GIVEN TEXT:
---

Hope arises when aliens arrive to treat ailing humans suffering from the Severe Environmental Allergy Syndrome. The Grays offer the governments a plan to save the species from the dying planet. They will bring selected humans to their home planet; predominantly women of child-bearing age.
Soon afterward, a second alien race appears. The Guardians insist earth can be saved if enlightened people make the concerted effort and that the Grays' secret agenda is a breeding program to establish super lethal hybrid to dominate the universe. Selling their belief to the embattled human leaders is near impossible as the Guardians are technologically inferior to the Grays so earthly leaders assume less knowledgeable; besides which they wonder what is the Guardians’ agenda? On the other hand, the concept of not leaving home with most surviving is one generality humanity embraces. As the Grays and the Guardians battle over the future of mankind, humans feel somewhat helpless since their input seems to not matter, but both extraterrestrials underestimate the earthlings.
This cautionary science fiction thriller uses real people like Bush and agencies like SETI to establish a feel of plausibility that two alien races arrive at a time when earth is on life support. The story line is fast-paced and filled with action, but also provides intriguing metaphors on how western civilization looks at other cultures from a purely technological perspective; if you can’t plug and play wireless you are backward. Readers will appreciate this deep science fiction thriller that is mindful of Frank Stockton’s classic The Lady and the Tiger as humanity must choose but which of these aliens is the beast and which is the nurturing mother.

---

CHALLENGE 1:
Gather every line of the records that contains the word "this".
The text and the records are unrelated to each other.

Items from a dataset
---

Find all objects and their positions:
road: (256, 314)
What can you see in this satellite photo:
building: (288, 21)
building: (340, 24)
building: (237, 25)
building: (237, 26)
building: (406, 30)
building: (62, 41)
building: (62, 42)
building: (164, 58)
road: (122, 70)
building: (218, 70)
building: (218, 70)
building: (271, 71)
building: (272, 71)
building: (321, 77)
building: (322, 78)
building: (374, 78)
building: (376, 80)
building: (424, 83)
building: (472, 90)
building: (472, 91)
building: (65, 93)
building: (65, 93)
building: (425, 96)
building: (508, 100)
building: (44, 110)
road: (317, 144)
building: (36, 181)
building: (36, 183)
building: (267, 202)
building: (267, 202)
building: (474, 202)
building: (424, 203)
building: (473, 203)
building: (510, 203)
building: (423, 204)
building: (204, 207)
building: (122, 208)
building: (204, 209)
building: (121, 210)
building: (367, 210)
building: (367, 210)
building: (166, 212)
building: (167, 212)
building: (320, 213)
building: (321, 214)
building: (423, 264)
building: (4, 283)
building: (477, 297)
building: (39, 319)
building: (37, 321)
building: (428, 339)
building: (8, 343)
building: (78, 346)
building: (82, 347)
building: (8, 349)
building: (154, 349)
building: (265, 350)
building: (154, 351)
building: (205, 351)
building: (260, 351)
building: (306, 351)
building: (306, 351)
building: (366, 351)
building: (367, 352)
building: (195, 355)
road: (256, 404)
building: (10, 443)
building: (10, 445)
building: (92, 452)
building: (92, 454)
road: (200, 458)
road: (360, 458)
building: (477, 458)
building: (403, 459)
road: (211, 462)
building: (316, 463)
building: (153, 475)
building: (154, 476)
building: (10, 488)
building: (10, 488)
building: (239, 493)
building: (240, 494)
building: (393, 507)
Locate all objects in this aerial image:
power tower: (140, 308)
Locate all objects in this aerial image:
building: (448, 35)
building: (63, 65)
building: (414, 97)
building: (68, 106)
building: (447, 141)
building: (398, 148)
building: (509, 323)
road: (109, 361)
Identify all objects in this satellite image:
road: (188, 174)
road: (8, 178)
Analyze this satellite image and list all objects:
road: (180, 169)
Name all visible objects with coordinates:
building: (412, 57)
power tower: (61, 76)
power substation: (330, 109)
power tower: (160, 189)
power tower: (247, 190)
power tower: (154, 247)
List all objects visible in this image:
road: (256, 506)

---

CHALLENGE 2:
Answer these questions from the book review:
(a) What do the Grays offer the governments?
(b) According to the Guardians, what is the Grays' secret agenda?
(c) Which classic work does the review say the thriller is mindful of?

FINISHED ANSWER 1:
What can you see in this satellite photo:
Locate all objects in this aerial image:
Locate all objects in this aerial image:
Identify all objects in this satellite image:
Analyze this satellite image and list all objects:
List all objects visible in this image:

FINISHED ANSWER 2:
(a) A plan to save the species from the dying planet by bringing selected humans, predominantly women of child-bearing age, to their home planet.
(b) A breeding program to establish a super lethal hybrid to dominate the universe.
(c) Frank Stockton's The Lady and the Tiger.